A volte si sente il bisogno di definire qualcosa nella propria vita...
Autore: Stefania Santangelo

- Descrivimi cosa vedi.
Acqua. Una distesa d’acqua, un prato azzurro che una brezza lieve accarezza e fa rabbrividire.
Ha una fine questo campo. Laggiù, una linea netta la separa dal cielo ed avrei tanta voglia di raggiungere i confini del mare. Ho sempre adorato le linee, le zone di passaggio, dove termina una cosa e ne inizia un’altra. I confini danno l’idea di uno spazio chiuso, della definitezza.
- Cos’è la definitezza?
E tutto ciò che non è incerto. È come la morte che presto o tardi arriva. È come l’acqua che ti bagna e il fuoco che ti brucia. Ho vissuto per molto tempo nell’indefinito.
L’indefinito odioso aspettare.
L’indefinito e logorante attendere: attendere una telefonata che non è mai arrivata; un “ti amo” “tu sei la donna della mia vita” che non sono mai stati pronunciati.
L’attesa è la cosa più inutile di tutta la vita. Di nulla ho rimpianto se non del tempo perduto ad attendere, verso nessuno provo odio se non verso colui che mi ha rubato del tempo che nessuno sarà in grado di ridarmi.
-Descrivi cosa senti .
Lo sciabordio delle onde. L’ondivago procedere dell’ acqua che sembra immutabile nella sua eterna trasformazione. Sento lo stridio dei gabbiani. È un urlo. Un pianto. O forse un compianto. Presentono ciò ce sta per avvenire? Mi stanno per chiamare? Per accogliere?
Sai, non ho rimpianti: ho dato a tanti la possibilità di apprezzarmi, a me stessa per prima, senza mai riuscirci. Ho avuto tanto dalla vita e non ho saputo che farne. Ho sempre desiderato più di quanto avessi nell’eterna insoddisfazione che è un insulto per se stessi e per gli altri.

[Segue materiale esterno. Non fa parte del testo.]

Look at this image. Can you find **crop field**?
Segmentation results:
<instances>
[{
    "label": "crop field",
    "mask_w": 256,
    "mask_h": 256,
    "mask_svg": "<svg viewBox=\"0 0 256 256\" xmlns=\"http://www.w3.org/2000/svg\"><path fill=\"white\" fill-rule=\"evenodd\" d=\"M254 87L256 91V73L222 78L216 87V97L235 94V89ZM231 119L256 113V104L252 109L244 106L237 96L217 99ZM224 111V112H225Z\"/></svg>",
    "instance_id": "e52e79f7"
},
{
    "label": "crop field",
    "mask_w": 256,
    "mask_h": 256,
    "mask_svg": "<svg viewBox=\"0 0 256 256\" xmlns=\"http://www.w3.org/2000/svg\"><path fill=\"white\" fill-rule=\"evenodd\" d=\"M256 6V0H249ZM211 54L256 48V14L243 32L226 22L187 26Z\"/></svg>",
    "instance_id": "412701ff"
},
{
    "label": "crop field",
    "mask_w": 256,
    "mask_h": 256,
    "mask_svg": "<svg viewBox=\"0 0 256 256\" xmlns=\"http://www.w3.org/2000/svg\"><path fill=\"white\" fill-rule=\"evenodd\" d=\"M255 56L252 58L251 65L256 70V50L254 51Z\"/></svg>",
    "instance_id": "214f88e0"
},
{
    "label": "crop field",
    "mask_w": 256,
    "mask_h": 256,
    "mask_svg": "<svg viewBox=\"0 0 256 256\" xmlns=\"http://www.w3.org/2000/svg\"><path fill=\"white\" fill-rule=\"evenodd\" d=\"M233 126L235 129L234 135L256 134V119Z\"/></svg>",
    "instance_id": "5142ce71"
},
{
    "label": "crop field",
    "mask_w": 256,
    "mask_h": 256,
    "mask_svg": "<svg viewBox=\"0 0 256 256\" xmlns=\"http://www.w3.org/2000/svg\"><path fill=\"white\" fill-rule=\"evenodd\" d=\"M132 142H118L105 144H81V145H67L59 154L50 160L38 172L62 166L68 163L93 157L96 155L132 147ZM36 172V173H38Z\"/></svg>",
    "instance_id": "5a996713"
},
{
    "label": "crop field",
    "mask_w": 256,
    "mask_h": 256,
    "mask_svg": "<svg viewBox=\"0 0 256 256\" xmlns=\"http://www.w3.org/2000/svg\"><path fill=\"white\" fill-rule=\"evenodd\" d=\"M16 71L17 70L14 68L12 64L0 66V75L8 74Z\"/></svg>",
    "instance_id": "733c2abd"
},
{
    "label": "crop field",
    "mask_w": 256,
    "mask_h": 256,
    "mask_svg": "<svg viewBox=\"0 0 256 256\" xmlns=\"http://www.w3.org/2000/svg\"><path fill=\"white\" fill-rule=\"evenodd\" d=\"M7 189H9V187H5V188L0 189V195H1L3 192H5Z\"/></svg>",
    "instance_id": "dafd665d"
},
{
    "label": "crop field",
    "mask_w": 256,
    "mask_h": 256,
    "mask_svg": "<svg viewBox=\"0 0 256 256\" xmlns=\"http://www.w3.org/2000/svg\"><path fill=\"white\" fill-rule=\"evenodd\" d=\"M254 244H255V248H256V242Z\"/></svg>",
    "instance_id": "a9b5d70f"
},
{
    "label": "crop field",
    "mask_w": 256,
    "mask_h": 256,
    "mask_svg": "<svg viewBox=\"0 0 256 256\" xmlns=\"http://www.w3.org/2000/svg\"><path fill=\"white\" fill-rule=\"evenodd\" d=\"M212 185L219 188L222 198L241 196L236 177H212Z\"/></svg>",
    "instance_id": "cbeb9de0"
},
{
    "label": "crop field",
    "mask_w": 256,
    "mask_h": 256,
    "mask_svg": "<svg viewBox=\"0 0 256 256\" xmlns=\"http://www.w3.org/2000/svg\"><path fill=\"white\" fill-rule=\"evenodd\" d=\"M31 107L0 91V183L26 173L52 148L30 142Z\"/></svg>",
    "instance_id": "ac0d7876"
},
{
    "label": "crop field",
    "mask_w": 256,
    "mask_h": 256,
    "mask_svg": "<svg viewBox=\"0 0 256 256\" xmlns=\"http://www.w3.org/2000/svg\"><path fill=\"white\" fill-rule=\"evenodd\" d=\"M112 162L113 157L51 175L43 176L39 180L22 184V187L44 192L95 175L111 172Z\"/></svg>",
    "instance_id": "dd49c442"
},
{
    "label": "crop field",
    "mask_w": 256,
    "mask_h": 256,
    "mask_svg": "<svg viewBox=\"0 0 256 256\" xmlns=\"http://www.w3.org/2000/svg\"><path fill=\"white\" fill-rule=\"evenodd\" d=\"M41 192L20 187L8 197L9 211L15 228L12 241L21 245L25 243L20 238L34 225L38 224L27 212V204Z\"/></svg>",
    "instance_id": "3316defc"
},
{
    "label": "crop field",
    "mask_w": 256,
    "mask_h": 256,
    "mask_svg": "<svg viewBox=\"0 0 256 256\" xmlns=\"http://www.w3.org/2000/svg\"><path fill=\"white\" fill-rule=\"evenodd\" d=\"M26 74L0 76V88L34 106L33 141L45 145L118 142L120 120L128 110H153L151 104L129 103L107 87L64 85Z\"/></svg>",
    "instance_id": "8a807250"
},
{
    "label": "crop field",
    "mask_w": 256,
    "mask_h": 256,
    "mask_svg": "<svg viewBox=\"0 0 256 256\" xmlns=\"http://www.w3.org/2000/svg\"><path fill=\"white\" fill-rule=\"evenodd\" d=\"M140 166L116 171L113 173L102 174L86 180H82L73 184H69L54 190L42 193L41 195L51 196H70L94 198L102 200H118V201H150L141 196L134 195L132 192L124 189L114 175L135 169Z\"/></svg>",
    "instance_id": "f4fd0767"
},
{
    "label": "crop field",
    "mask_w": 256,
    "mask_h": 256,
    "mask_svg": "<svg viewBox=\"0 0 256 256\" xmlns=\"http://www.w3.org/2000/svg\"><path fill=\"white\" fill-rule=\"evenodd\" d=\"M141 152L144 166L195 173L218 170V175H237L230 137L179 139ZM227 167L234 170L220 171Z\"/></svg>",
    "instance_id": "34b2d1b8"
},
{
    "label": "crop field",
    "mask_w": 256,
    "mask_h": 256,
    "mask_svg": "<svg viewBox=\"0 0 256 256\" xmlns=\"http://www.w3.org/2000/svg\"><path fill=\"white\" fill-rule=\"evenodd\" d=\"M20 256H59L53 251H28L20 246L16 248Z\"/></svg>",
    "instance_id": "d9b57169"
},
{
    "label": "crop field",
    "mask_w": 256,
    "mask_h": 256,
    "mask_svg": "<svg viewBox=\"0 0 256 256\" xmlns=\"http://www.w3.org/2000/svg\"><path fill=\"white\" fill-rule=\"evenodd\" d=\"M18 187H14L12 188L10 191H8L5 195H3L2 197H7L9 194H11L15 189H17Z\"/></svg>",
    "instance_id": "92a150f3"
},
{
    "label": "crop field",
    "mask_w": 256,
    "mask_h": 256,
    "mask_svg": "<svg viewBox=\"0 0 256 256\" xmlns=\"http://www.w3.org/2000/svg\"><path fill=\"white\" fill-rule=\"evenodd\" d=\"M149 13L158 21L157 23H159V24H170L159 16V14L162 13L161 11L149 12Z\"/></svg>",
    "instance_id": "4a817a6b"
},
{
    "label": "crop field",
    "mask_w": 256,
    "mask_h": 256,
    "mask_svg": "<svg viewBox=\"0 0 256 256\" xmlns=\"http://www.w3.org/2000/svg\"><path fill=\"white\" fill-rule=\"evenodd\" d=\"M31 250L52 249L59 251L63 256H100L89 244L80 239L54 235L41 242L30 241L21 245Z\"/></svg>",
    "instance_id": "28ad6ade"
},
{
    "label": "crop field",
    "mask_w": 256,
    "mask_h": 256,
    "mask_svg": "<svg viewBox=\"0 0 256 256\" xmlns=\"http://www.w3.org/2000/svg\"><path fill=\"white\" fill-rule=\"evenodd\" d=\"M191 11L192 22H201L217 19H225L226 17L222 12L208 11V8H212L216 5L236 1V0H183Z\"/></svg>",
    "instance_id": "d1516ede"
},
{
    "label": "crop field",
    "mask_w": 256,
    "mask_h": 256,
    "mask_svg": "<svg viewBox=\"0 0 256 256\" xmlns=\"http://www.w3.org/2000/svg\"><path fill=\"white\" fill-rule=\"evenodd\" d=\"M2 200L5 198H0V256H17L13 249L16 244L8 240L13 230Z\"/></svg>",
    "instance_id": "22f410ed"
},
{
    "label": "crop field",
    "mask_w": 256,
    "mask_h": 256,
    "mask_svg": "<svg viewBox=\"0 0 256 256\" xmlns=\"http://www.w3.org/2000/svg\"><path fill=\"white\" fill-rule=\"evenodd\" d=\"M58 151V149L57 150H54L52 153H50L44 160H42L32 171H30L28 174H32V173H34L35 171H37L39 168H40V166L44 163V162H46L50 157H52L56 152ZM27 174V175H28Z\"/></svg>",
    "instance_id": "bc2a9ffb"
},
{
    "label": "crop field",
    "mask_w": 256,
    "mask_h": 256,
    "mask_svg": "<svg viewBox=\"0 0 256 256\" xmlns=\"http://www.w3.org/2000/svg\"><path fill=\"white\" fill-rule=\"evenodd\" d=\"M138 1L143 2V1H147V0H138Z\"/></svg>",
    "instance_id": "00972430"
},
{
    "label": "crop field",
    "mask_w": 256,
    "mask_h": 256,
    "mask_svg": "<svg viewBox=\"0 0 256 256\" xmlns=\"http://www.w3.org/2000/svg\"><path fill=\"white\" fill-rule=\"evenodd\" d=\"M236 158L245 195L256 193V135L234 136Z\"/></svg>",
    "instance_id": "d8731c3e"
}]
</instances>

O chissà, avrei voluto meno, quello che tanti reputano borghese. Avrei voluto un marito, un uomo che mi amasse, che mi guardasse negli occhi e mi chiedesse un figlio. Avrei voluto piangere dalla gioia invece… Nulla è andato come era nei miei folli pensieri. Anzi sembrava che qualcuno, dispettoso, facesse in modo di stravolgere le mie aspettative.
Comunque sia la cosa, se così è la vita, io ho deciso di andarmene. Voglio vedere quel confine. Voglio andare verso quella linea definita. Voglio l’ultima, estrema, certezza. La fine.